Citrix has replaced its CEO Kirill Tatarinov with its CFO, David Henshall, only a little over a year into Tatarinov’s tenure, suggesting a greater focus on profit, according to Mizuho, as it goes through a “transition to cloud.”
Shares of enterprise software provider Citrix Systems (CTXS) are down $2.93, or almost 4%, at $77, in late trading, after the company this afternoon said that its chief financial officer, David Henshall, will become its new CEO, replacing Kirill Tatarinov, who was appointed in January of last year, as part of an effort to speed up Citrix’s “transformation to a cloud-based subscription business.”
The announcement appears to have been a surprise to the Street.

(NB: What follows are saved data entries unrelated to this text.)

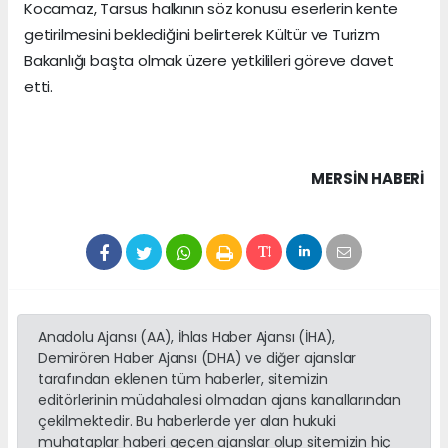
Kocamaz, Tarsus halkının söz konusu eserlerin kente
getirilmesini beklediğini belirterek Kültür ve Turizm
Bakanlığı başta olmak üzere yetkilileri göreve davet
etti.
MERSIN HABERİ
Anadolu Ajansı (AA), İhlas Haber Ajansı (İHA),
Demirören Haber Ajansı (DHA) ve diğer ajanslar
tarafından eklenen tüm haberler, sitemizin
editörlerinin müdahalesi olmadan ajans kanallarından
çekilmektedir. Bu haberlerde yer alan hukuki
muhataplar haberi geçen ajanslar olup sitemizin hiç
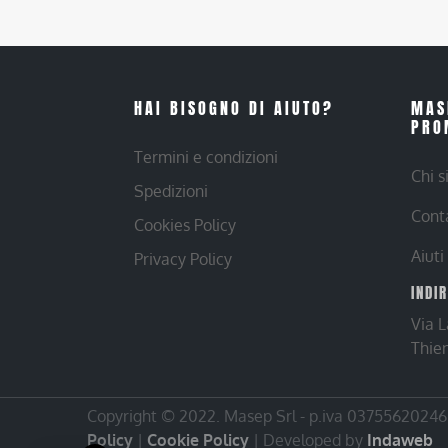
HAI BISOGNO DI AIUTO?
MAS
PRO
Termini e condizioni
Chi 
Spedizioni
Cont
Cookies Policy
Aiuti
Privacy Policy
INDI
Via 
Thie
Copyright © 2022. Masep Srl - p.iva 03755620246 |
Policy
|
Cookie Policy
| Developed by
Indaweb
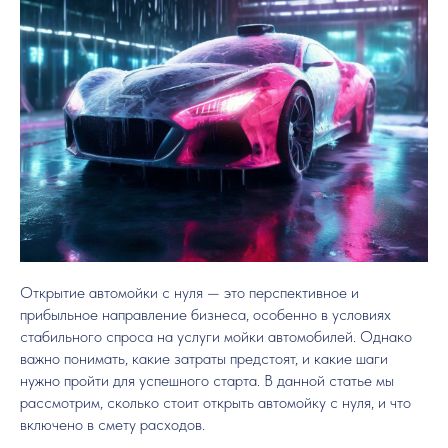
Открытие автомойки с нуля — это перспективное и
прибыльное направление бизнеса, особенно в условиях
стабильного спроса на услуги мойки автомобилей. Однако
важно понимать, какие затраты предстоят, и какие шаги
нужно пройти для успешного старта. В данной статье мы
рассмотрим, сколько стоит открыть автомойку с нуля, и что
включено в смету расходов.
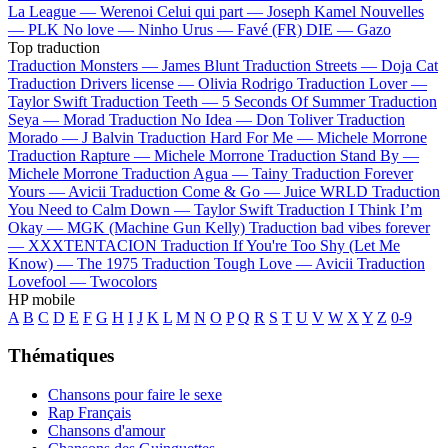
La League —
Werenoi
Celui qui part —
Joseph Kamel
Nouvelles
—
PLK
No love —
Ninho
Urus —
Favé (FR)
DIE —
Gazo
Top traduction
Traduction Monsters —
James Blunt
Traduction Streets —
Doja Cat
Traduction Drivers license —
Olivia Rodrigo
Traduction Lover —
Taylor Swift
Traduction Teeth —
5 Seconds Of Summer
Traduction
Seya —
Morad
Traduction No Idea —
Don Toliver
Traduction
Morado —
J Balvin
Traduction Hard For Me —
Michele Morrone
Traduction Rapture —
Michele Morrone
Traduction Stand By —
Michele Morrone
Traduction Agua —
Tainy
Traduction Forever
Yours —
Avicii
Traduction Come & Go —
Juice WRLD
Traduction
You Need to Calm Down —
Taylor Swift
Traduction I Think I’m
Okay —
MGK (Machine Gun Kelly)
Traduction bad vibes forever
—
XXXTENTACION
Traduction If You're Too Shy (Let Me
Know) —
The 1975
Traduction Tough Love —
Avicii
Traduction
Lovefool —
Twocolors
HP mobile
A
B
C
D
E
F
G
H
I
J
K
L
M
N
O
P
Q
R
S
T
U
V
W
X
Y
Z
0-9
Thématiques
Chansons pour faire le sexe
Rap Français
Chansons d'amour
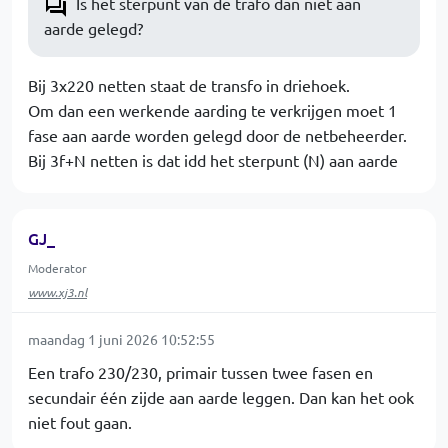
Is het sterpunt van de trafo dan niet aan
aarde gelegd?
Bij 3x220 netten staat de transfo in driehoek.
Om dan een werkende aarding te verkrijgen moet 1
fase aan aarde worden gelegd door de netbeheerder.
Bij 3f+N netten is dat idd het sterpunt (N) aan aarde
GJ_
Moderator
www.xj3.nl
maandag 1 juni 2026 10:52:55
Een trafo 230/230, primair tussen twee fasen en
secundair één zijde aan aarde leggen. Dan kan het ook
niet fout gaan.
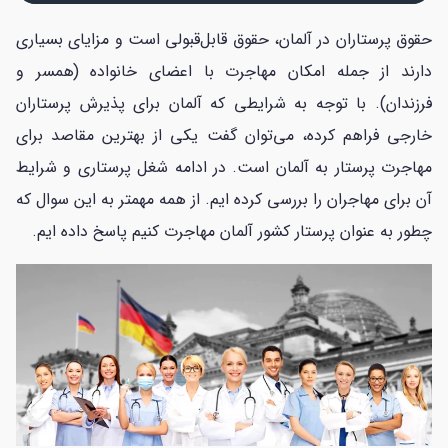
حقوق پرستاران در آلمان، حقوق قابل‌قبولی است و مزایای بسیاری
دارند از جمله امکان مهاجرت با اعضای خانواده (همسر و
فرزندان). با توجه به شرایطی که آلمان برای پذیرش پرستاران
خارجی فراهم کرده، می‌توان گفت یکی از بهترین مقاصد برای
مهاجرت پرستار به آلمان است. در ادامه شغل پرستاری و شرایط
آن برای مهاجران را بررسی کرده ایم. از همه مهمتر به این سوال که
چطور به عنوان پرستار کشور آلمان مهاجرت کنیم پاسخ داده ایم.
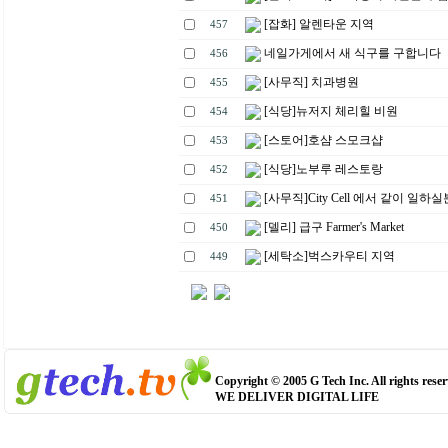
[잡화] 알렌타운 지역
457
네일가게에서 새 식구를 구합니다
456
[사무직] 치과병원
455
[식당]뉴저지 체리힐 비원
454
[스토어]호샴 스모크샵
453
[식당]노부루 레스토랑
452
[사무직]City Cell 에서 같이 일하
451
[델리] 급구 Farmer's Market
450
[세탁소]벅스카우티 지역
449
Copyright © 2005 G Tech Inc. All rights reser
WE DELIVER DIGITAL LIFE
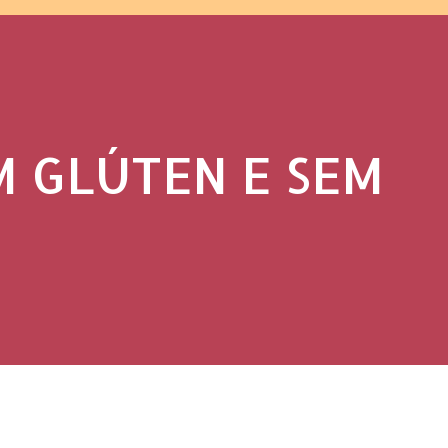
 GLÚTEN E SEM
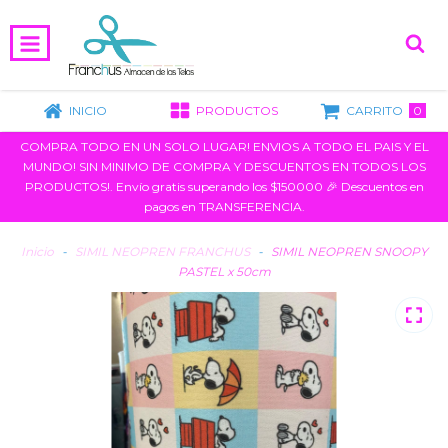
0
INICIO
PRODUCTOS
CARRITO
COMPRA TODO EN UN SOLO LUGAR! ENVIOS A TODO EL PAIS Y EL
MUNDO! SIN MINIMO DE COMPRA Y DESCUENTOS EN TODOS LOS
PRODUCTOS!. Envío gratis superando los $150000 🎉 Descuentos en
pagos en TRANSFERENCIA.
Inicio
-
SIMIL NEOPREN FRANCHUS
-
SIMIL NEOPREN SNOOPY
PASTEL x 50cm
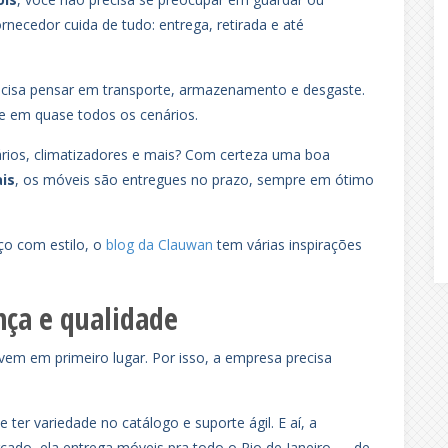
ornecedor cuida de tudo: entrega, retirada e até
cisa pensar em transporte, armazenamento e desgaste.
nte em quase todos os cenários.
mários, climatizadores e mais? Com certeza uma boa
is
, os móveis são entregues no prazo, sempre em ótimo
aço com estilo, o
blog da Clauwan
tem várias inspirações
nça e qualidade
 vem em primeiro lugar. Por isso, a empresa precisa
e ter variedade no catálogo e suporte ágil. E aí, a
ado, ela entrega móveis pra todo o Rio de Janeiro — de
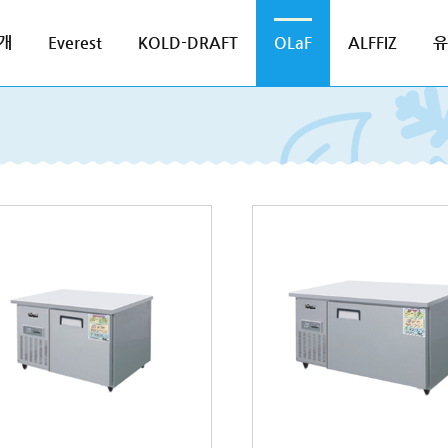
개
Everest
KOLD-DRAFT
OLaF
ALFFIZ
유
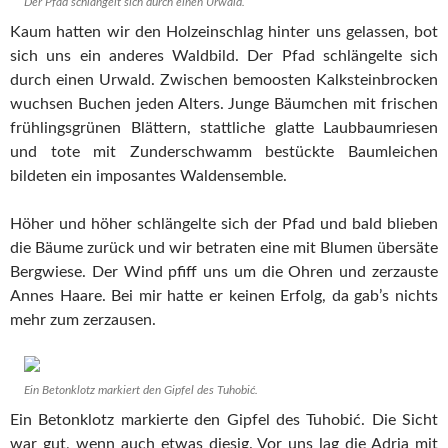
Der Pfad schlängelt sich durch einen Urwald.
Kaum hatten wir den Holzeinschlag hinter uns gelassen, bot
sich uns ein anderes Waldbild. Der Pfad schlängelte sich
durch einen Urwald. Zwischen bemoosten Kalksteinbrocken
wuchsen Buchen jeden Alters. Junge Bäumchen mit frischen
frühlingsgrünen Blättern, stattliche glatte Laubbaumriesen
und tote mit Zunderschwamm bestückte Baumleichen
bildeten ein imposantes Waldensemble.
Höher und höher schlängelte sich der Pfad und bald blieben
die Bäume zurück und wir betraten eine mit Blumen übersäte
Bergwiese. Der Wind pfiff uns um die Ohren und zerzauste
Annes Haare. Bei mir hatte er keinen Erfolg, da gab’s nichts
mehr zum zerzausen.
Ein Betonklotz markiert den Gipfel des Tuhobić.
Ein Betonklotz markierte den Gipfel des Tuhobić. Die Sicht
war gut, wenn auch etwas diesig. Vor uns lag die Adria mit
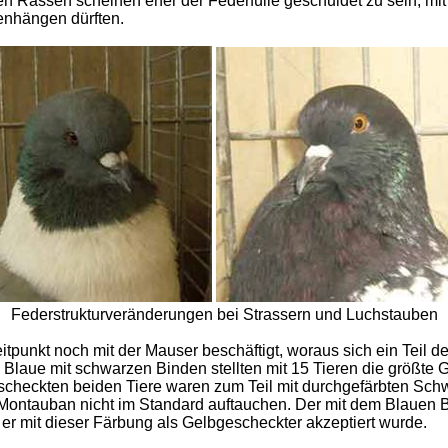
en Rassen scheinen eher der Federfülle geschuldet zu sein, mi
enhängen dürften.
Federstrukturveränderungen bei Strassern und Luchstauben
tpunkt noch mit der Mauser beschäftigt, woraus sich ein Teil d
. Blaue mit schwarzen Binden stellten mit 15 Tieren die größte 
checkten beiden Tiere waren zum Teil mit durchgefärbten Schw
i Montauban nicht im Standard auftauchen. Der mit dem Blauen 
 er mit dieser Färbung als Gelbgescheckter akzeptiert wurde.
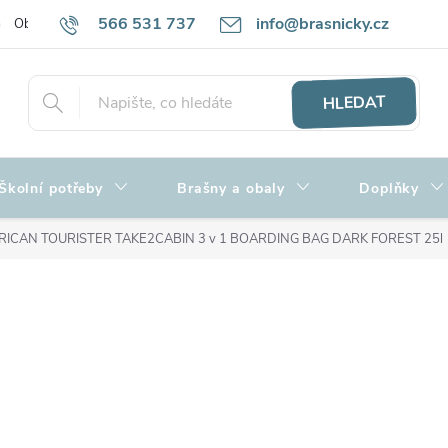
566 531 737
info@brasnicky.cz
Obchodní podmínky
Zpracování osobních údajů
Hodnocení obch
HLEDAT
Školní potřeby
Brašny a obaly
Doplňky
ICAN TOURISTER TAKE2CABIN 3 v 1 BOARDING BAG DARK FOREST 25l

In one of the first notes of coverage tonight, RBC Capital‘s Matthew Hedberg called this “an unexpected move.” Mizuho‘s Abhey Lamba, a bull on the stock, writes that the change suggests a greater focus on profit at the company.
Citrix affirmed its outlook for the June-ending Q2, expecting revenue of $658 million to $695 million, and EPS of 70 cents to 74 cents. Citrix is scheduled to report results on July 26th, after close of market.
Citrix’s chairman, Robert Calderoni, called Henshall, who has served as CFO since 2003, a “proven leader who knows our company inside and out.” He thanked Tatarinov for the “progress” under his “leadership” that Calderoni said “positioned Citrix well for the next phase of its corporate transformation.”
Mark Coyle, the senior VP for finance, will serve as CFO while a full-time replacement is sought, said Citrix.
Citrix also said its board of directors has created “an Operations and Capital Committee” to provide advice “on a comprehensive review of opportunities to drive margin expansion and return capital to shareholders.”